盲ろう者のスマートフォン活用と今後の展望

九曜弘次郎

1 はじめに

私は全盲難聴の盲ろう者である。目は全く見えず、耳は言葉を聞き取ることが難しい。仕事や日常生活では、点字ディスプレイを接続したパソコンを活用している。

2 iPhoneとの出合い

2012年11月に、iPhone5を購入した。それまではらくらくホンを活用していたが、らくらくホンは点字ディスプレイ出力機能が搭載されていないので、音声を聞くことが難しい私はほとんど使っていなかった。
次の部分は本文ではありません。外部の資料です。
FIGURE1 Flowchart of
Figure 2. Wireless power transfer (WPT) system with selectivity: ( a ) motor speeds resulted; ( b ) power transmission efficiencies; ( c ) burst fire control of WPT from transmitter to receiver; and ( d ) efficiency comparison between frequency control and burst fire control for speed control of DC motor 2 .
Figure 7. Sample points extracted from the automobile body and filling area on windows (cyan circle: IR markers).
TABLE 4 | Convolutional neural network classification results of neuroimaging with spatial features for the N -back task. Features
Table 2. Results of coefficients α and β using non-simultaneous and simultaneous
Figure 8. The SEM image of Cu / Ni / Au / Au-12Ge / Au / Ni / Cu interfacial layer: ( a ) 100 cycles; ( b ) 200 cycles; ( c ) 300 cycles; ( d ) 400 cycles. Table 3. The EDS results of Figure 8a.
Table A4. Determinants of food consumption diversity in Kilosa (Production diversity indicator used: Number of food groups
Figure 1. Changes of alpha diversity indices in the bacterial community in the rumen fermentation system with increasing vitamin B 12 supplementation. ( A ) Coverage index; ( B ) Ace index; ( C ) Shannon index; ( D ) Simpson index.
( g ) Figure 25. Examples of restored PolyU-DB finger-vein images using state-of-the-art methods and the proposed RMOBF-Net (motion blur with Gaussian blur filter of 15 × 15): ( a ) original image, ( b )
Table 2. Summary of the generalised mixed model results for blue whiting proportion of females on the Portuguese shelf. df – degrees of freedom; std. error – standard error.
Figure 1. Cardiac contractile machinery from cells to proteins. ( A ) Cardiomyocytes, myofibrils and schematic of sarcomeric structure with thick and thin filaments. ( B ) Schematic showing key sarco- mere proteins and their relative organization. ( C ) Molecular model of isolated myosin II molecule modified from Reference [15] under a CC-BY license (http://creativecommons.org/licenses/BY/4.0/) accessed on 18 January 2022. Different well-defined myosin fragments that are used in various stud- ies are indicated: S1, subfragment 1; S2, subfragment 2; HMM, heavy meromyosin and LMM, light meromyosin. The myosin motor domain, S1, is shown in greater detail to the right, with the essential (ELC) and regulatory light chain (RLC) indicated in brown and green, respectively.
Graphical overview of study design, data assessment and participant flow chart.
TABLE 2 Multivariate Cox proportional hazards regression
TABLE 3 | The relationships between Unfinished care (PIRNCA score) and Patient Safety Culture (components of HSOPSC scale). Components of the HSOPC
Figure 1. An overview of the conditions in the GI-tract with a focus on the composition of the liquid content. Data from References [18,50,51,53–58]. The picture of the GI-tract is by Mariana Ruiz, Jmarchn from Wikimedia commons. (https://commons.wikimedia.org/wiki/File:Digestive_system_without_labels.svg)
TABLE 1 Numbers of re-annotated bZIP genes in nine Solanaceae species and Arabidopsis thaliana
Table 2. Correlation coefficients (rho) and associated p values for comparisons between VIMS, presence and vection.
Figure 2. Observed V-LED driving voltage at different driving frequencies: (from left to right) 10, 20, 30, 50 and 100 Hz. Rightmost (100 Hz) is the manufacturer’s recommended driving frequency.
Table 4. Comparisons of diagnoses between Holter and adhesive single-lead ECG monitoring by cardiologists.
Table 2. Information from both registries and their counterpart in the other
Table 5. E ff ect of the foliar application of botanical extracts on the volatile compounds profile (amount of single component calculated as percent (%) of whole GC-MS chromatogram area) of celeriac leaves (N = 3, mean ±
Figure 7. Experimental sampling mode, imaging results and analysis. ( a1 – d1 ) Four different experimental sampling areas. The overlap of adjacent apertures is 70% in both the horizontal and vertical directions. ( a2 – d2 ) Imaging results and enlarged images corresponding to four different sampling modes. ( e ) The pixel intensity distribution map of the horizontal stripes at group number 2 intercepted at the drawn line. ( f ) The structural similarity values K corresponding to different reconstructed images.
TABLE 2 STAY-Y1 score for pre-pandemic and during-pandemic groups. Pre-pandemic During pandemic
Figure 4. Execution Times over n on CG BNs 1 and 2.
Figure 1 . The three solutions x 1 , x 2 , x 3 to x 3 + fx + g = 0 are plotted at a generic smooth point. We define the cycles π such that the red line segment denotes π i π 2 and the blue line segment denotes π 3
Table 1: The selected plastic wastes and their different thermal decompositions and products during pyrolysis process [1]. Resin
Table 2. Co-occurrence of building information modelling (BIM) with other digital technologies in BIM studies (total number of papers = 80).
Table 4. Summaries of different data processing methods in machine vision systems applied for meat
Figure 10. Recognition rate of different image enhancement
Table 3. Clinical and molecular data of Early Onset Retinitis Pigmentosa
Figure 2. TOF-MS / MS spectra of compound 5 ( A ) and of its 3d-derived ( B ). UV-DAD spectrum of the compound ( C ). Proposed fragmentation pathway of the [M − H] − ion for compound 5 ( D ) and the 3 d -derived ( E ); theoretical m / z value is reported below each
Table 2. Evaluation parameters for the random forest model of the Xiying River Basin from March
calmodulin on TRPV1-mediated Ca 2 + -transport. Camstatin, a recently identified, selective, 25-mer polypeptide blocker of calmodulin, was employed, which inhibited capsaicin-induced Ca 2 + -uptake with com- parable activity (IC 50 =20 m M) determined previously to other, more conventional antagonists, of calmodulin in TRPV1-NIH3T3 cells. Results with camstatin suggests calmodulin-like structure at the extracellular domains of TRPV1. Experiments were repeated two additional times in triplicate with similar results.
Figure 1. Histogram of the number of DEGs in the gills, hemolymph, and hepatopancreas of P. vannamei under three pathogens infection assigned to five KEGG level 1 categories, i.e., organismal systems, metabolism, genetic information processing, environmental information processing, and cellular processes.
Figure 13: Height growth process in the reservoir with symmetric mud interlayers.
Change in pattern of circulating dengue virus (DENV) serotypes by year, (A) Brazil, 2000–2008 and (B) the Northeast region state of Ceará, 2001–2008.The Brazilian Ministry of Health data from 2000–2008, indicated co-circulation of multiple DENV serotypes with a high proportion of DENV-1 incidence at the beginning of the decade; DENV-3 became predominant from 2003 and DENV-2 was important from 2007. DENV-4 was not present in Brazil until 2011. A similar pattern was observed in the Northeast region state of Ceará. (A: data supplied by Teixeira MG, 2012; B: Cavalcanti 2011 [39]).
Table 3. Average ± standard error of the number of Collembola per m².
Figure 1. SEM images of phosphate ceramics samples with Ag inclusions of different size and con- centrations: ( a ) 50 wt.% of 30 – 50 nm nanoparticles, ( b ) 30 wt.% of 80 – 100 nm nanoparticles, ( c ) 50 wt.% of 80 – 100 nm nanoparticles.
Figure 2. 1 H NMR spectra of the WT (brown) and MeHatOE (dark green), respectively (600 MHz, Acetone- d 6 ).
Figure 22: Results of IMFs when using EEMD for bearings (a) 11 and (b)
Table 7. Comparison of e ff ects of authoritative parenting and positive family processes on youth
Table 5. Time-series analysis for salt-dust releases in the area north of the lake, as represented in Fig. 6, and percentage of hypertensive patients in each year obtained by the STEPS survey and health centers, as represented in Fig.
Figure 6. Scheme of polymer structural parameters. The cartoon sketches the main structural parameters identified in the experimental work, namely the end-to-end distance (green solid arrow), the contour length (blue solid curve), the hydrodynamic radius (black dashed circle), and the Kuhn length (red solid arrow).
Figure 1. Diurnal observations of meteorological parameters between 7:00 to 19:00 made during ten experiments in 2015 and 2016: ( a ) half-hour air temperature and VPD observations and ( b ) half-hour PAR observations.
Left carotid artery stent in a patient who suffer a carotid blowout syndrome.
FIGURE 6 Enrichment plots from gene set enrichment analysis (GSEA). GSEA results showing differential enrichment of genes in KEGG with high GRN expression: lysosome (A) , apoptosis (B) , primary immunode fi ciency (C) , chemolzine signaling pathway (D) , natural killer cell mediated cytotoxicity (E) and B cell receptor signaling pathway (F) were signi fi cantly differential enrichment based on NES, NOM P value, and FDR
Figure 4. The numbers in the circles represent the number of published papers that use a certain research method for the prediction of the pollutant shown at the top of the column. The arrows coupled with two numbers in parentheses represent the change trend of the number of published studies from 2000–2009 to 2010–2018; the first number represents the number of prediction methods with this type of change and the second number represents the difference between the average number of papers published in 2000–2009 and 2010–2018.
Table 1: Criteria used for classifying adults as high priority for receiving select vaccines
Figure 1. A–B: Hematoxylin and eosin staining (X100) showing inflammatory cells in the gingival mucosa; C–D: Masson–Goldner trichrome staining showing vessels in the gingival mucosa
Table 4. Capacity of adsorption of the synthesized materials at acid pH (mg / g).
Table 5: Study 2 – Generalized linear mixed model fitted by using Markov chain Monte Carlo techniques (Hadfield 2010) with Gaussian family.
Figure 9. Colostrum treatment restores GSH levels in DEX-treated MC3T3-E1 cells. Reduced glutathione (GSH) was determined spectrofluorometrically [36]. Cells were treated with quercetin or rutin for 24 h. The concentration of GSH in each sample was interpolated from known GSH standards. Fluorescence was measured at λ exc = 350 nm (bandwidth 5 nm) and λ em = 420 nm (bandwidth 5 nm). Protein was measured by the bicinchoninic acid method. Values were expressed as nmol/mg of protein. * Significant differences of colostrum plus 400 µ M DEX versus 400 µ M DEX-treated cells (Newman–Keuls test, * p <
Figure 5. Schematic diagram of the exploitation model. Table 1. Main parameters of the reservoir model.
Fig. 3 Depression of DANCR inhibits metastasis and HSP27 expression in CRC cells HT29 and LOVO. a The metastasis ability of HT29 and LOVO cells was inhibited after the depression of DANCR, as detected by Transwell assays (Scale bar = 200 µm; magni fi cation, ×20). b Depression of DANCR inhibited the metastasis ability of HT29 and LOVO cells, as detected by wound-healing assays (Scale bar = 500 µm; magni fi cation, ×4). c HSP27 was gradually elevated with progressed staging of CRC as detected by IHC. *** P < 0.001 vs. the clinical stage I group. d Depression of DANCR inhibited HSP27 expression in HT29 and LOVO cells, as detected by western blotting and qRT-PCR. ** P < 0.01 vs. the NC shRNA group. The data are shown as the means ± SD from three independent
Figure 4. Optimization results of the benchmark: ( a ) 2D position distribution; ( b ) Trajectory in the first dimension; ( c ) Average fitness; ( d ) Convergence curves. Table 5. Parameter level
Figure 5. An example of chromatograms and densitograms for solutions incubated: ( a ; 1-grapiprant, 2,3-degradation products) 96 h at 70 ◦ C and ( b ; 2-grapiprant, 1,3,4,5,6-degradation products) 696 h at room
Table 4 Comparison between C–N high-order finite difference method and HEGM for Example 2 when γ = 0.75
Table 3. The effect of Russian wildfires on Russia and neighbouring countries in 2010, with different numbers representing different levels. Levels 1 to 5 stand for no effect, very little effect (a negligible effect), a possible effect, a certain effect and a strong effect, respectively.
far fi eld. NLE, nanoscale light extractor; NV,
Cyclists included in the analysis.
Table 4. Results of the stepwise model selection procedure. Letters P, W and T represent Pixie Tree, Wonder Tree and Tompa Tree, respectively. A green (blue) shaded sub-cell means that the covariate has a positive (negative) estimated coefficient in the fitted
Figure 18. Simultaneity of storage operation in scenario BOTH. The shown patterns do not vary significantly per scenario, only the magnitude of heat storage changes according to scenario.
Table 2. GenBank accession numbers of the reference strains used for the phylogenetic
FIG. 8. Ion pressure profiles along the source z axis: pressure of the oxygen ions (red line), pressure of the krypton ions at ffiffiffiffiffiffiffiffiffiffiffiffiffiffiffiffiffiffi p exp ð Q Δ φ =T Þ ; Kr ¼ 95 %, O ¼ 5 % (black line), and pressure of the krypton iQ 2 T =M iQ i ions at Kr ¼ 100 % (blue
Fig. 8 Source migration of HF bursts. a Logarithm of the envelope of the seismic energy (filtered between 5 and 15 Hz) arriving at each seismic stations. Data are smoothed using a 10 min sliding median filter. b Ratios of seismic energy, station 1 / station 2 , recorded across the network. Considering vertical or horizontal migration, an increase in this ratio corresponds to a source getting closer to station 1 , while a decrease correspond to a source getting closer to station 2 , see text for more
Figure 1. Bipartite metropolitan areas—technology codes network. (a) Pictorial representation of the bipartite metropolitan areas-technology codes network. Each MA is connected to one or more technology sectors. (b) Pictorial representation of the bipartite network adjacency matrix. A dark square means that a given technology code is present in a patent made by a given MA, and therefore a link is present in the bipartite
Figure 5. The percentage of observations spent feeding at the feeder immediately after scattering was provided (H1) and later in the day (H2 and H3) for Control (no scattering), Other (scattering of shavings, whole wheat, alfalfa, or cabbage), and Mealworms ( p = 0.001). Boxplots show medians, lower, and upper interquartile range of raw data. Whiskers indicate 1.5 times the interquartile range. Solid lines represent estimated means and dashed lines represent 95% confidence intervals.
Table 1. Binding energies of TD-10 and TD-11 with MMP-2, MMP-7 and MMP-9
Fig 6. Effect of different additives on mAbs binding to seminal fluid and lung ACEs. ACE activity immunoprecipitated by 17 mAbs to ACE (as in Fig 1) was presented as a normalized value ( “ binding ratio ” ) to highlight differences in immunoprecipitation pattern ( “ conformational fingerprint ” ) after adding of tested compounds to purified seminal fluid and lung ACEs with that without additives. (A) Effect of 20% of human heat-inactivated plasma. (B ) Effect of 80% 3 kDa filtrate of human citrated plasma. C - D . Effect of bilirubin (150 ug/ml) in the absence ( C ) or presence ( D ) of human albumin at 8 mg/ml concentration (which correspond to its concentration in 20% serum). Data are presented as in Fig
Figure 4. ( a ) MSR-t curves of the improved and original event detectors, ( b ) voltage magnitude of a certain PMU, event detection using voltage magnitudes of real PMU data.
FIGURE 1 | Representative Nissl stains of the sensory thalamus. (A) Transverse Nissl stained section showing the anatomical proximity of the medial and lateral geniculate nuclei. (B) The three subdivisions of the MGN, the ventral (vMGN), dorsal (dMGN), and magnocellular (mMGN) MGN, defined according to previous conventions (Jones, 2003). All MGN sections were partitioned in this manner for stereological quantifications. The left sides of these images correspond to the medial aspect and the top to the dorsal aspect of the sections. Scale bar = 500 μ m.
それに対し、iPhoneにはVoiceOverというスクリーンリーダーが内蔵されている。VoiceOverを利用するとiPhoneに点字ディスプレイを接続することで、画面の表示内容を点字出力することが可能である。また、点字キーボード内蔵の点字ディスプレイを使用すれば、点字による文字入力が可能になる。これを活用することで、盲ろう者でもiPhoneの操作が可能なのである。

3 課題

残念なことに、この点字ディスプレイは、日本語への対応が不十分である。点字はかな文字であるため、それを読みやすくするためのルールが定められている。しかし、iPhoneから出力される点字はそのルールに従っておらず、非常に読みにくい点字が出力されるのである。また、点字ディスプレイ上のキーボードからの文字入力も、漢字が書けないなどの問題がある。さらに、視覚障害者向けに開発されたアプリの中には、独自に音声読み上げを行なっているため、点字ディスプレイに出力されないものがあるという問題がある。昨年末に、財務省が視覚障害者向けにお札識別アプリを開発し、私も早速入手して使用してみたが、残念ながら、独自に音声読み上げを行なっているため、識別結果を点字ディスプレイに出力できなかった。このようにアプリの側でも対応が必要で、開発関係者の方々には盲ろう者の存在を知っていただきたいと感じた次第である。

4 展望

現時点で、盲ろう者がスマートフォンを活用するには課題も多い。しかし海外では、iPhoneと点字ディスプレイを接続して、健常者がiPhoneで入力した文字を点字ディスプレイに出力したり、逆に点字ディスプレイで入力した文字をiPhoneの画面に表示することによって、フェイス・トゥ・フェイスの会話を行うアプリが開発されている。このように、スマートフォンは盲ろう者の強力なコミュニケーションツールになりうる可能性を秘めている。今後の改良に期待しているところである。